- **TASK TO COMPLETE**: Please rewrite the entries below with "plain" changed to "text" and everything else left as is. Leave the pictures out.

********

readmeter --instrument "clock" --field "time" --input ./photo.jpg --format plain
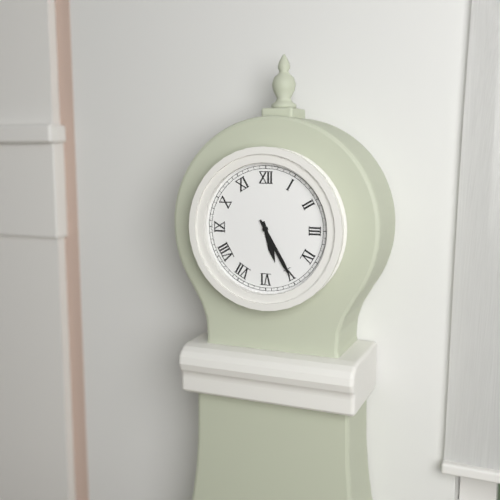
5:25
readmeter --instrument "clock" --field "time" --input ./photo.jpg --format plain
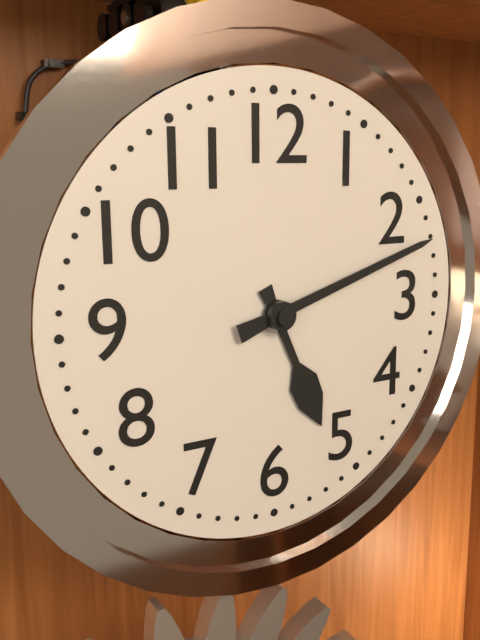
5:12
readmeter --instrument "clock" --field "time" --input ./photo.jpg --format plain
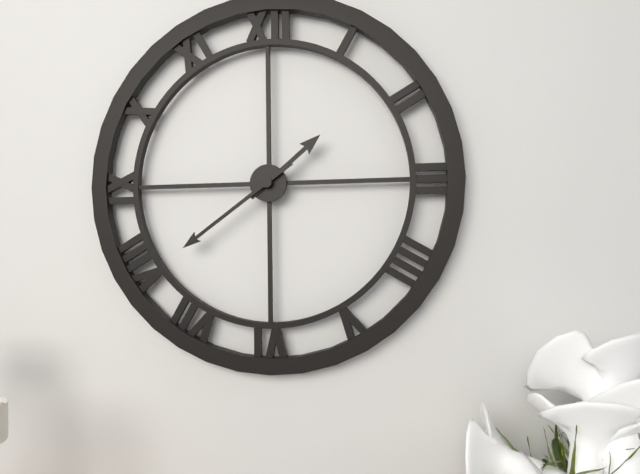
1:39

********

- **ANSWER TO THE TASK**:
readmeter --instrument "clock" --field "time" --input ./photo.jpg --format text
5:25
readmeter --instrument "clock" --field "time" --input ./photo.jpg --format text
5:12
readmeter --instrument "clock" --field "time" --input ./photo.jpg --format text
1:39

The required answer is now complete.